EXTRACT PROVIDED:
-- begin --

Hi Maurizio,

I appreciate your efforts on the windows portability and build front; 
but on the issue of c++ acceptability, I think you are trying to do 
something that really doesn't need doing.

naviserver/aolserver is written in C.  C is not C++.  C++ is not "new C" 
or "a better C" - it is C++.  Making the code look a little more 
palatable to programmers who know C++ but not C is asking for more 
trouble.  I would expect an enthusiastic young C++ programmer to see all 
those casts from ns_malloc and ask "why is this using old-fashioned 
casts and malloc, when it should be using type-safe new?"   And the 
answer is that C is not C++; in ansi C casting from a void * to another 
data pointer type is explicitly a safe operation.  The cast is 
unnecessary noise.  Many C++ programmers will tell you that casts are a 
sign of poor design.  In C++ that may be true. C is not C++.

-- end --

[Extracted data entries]
-- begin --

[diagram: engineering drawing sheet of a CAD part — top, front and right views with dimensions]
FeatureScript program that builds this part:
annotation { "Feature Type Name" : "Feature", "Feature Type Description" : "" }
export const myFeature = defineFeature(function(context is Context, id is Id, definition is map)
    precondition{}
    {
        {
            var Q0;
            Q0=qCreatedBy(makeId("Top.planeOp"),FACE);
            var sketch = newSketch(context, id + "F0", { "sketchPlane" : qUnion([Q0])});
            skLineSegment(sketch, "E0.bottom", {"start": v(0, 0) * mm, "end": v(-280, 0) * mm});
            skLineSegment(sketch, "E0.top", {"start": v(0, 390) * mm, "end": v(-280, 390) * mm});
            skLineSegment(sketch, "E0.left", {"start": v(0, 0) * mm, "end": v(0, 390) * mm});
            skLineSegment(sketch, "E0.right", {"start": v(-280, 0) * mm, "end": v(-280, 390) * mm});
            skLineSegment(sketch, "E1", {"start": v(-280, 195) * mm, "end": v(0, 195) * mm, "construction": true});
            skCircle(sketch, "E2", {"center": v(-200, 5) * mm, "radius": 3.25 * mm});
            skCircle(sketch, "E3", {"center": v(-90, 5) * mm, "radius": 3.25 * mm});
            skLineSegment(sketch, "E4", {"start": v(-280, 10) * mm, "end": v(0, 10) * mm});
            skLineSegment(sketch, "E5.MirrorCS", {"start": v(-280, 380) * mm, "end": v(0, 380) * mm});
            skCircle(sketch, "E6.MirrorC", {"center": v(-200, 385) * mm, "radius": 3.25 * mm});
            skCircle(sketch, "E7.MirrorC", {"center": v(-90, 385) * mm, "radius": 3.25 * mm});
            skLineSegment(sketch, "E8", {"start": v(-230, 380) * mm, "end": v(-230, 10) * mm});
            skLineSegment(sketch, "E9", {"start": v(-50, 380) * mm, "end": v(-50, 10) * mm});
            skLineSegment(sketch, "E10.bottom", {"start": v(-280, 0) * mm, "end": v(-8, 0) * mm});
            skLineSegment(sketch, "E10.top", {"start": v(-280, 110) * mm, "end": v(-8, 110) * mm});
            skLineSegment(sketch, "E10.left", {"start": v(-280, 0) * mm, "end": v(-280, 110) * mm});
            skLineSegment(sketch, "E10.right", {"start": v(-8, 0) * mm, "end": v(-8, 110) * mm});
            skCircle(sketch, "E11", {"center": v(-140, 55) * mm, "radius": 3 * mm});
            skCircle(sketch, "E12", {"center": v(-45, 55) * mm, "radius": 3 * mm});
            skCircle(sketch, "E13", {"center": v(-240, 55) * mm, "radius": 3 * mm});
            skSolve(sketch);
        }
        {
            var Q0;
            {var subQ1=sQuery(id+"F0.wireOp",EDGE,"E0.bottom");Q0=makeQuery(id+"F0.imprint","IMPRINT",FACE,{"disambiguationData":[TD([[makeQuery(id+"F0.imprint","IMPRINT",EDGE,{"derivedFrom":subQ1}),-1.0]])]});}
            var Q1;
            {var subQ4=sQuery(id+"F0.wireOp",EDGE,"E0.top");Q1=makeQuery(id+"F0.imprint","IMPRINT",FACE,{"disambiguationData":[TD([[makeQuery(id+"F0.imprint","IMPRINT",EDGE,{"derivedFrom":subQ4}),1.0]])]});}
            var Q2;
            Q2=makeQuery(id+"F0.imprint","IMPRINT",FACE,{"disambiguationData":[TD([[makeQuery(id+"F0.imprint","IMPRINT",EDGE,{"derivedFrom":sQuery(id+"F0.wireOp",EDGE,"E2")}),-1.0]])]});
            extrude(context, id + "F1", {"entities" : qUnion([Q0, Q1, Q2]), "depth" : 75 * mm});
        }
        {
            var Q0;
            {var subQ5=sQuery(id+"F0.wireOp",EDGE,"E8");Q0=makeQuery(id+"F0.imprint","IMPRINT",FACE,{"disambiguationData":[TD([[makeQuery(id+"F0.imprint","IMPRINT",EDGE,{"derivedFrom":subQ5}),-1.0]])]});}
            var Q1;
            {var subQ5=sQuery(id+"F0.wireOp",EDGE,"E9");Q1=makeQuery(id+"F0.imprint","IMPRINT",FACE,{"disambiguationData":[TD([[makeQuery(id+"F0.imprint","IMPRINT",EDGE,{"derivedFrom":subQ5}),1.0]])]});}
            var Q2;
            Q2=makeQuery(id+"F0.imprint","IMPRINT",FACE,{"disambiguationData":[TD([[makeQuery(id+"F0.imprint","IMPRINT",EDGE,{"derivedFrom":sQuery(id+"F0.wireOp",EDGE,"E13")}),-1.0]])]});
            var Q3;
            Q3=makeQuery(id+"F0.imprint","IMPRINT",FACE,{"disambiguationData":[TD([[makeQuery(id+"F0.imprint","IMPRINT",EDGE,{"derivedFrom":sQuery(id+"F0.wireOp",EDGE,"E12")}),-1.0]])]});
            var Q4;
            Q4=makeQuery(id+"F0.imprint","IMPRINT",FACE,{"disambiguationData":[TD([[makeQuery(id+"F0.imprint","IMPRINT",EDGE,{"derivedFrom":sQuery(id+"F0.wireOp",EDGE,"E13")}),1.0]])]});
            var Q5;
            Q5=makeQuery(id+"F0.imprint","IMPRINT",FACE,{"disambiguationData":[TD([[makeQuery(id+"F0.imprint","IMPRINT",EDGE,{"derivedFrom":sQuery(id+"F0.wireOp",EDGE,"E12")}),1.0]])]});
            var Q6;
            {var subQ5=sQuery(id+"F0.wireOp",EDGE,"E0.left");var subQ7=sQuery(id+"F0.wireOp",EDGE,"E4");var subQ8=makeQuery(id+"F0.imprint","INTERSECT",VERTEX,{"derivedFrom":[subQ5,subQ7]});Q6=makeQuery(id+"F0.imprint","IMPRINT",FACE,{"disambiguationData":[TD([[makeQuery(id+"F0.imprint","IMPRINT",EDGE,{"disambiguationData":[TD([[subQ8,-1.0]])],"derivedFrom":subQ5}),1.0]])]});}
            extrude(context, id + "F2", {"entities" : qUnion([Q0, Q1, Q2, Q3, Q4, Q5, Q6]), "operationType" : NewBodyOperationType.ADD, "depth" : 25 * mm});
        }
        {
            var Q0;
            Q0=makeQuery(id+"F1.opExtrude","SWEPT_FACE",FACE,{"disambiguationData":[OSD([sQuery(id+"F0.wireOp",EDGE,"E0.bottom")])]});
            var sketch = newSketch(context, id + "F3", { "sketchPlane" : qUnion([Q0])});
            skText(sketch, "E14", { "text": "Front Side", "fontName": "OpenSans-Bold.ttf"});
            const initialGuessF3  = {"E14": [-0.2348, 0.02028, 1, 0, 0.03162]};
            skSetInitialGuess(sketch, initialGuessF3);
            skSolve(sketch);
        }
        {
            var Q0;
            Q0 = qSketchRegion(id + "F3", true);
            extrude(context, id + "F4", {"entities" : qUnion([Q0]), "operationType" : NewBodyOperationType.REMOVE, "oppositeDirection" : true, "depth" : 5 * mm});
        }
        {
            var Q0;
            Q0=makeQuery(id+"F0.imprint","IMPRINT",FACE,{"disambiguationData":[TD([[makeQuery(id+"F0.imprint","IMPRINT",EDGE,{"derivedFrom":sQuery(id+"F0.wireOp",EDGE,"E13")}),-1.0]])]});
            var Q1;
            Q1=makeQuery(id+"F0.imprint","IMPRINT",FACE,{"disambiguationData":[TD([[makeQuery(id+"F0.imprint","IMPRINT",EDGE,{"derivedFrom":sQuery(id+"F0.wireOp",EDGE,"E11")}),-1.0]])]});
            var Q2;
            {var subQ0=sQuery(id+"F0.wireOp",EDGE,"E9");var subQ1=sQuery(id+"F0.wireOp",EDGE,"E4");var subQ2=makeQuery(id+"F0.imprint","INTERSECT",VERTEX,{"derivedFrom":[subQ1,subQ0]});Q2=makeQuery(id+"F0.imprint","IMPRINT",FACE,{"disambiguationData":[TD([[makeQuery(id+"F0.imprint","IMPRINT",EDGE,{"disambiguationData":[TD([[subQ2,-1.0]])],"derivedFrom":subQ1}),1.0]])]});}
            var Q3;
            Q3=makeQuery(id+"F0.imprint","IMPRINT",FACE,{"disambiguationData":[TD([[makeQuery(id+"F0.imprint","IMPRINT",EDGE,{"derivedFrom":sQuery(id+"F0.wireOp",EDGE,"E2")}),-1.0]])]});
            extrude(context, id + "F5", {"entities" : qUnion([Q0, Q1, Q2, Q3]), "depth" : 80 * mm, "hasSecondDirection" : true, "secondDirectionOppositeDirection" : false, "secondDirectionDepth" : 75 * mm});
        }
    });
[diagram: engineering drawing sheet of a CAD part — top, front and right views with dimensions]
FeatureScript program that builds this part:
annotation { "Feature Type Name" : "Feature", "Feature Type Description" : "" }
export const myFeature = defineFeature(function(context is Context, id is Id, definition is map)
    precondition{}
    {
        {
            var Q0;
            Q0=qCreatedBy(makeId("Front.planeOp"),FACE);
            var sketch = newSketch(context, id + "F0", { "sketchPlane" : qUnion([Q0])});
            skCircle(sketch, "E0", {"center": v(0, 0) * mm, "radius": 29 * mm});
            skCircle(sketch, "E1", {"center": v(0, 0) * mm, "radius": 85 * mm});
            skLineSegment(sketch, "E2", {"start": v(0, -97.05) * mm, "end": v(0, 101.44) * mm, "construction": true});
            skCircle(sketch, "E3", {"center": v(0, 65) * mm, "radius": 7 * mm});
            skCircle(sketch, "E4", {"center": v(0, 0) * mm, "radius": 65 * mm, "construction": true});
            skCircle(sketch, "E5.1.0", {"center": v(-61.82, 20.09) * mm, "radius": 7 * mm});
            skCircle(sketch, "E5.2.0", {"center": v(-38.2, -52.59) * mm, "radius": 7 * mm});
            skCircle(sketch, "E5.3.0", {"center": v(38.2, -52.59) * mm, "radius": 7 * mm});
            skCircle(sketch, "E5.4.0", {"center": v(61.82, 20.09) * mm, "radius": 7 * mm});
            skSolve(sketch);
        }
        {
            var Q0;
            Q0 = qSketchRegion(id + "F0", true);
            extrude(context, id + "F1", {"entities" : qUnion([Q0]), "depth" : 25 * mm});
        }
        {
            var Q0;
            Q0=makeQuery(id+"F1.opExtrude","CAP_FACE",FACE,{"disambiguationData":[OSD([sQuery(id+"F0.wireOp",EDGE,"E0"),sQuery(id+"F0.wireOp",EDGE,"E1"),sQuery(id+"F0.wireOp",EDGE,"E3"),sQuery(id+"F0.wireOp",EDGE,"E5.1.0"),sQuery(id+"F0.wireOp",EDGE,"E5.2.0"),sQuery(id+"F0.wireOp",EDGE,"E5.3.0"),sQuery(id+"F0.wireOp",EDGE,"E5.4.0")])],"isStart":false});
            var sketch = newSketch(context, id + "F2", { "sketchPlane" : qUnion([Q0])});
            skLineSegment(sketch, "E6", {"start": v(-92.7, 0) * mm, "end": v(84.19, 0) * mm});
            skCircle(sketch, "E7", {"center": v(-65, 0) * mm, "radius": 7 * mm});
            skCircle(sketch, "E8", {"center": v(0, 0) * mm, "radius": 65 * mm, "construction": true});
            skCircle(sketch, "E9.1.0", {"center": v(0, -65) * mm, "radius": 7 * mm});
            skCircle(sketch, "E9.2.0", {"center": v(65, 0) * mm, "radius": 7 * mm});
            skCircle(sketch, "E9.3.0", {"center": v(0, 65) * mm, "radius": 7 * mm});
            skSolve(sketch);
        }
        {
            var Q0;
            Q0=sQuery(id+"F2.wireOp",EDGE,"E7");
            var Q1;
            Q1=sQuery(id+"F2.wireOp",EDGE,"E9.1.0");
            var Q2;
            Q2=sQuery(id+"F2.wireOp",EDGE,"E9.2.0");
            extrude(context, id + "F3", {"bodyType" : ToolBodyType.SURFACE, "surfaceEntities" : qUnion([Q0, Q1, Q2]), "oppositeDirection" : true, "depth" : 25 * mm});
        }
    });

-- end --

PROBLEMS TO SOLVE:
(a) List every phrase or sentence that the message on C versus C++ puts inside double quotation marks.
(b) Write a continuation of the message on C versus C++, picking up after its final sentence.

ANSWERS BELOW:
(a)
"new C"
"a better C"
"why is this using old-fashioned casts and malloc, when it should be using type-safe new?"

(b)
Similarly, aolserver/naviserver is not hello.c.  I don't mean to turn 
away new programmers - on the contrary, I think the code is very clean 
and understandable, but it is still complicated;  if a programmer is 
going to get confused by seeing "new" as a variable name instead of a 
reserved word then they're going to be utterly baffled trying to 
understand race conditions in rapid thread creation or the lifecycle of 
conn threads.

So what this really amounts to is a suggestion to change the coding 
standards and build/warning flags for the project.  That is a valid 
topic of discussion.  I personally don't think they need changing, but I 
speak for me and not for anyone else involved, and as I'm sure you're 
well aware coding standards are things that holy wars are made of so 
there's likely to be no shortage of opinion on it.  If you wish to 
change the coding standards, it should be brought up as such, and not 
under the guise of windows portability, which it has nothing to do with.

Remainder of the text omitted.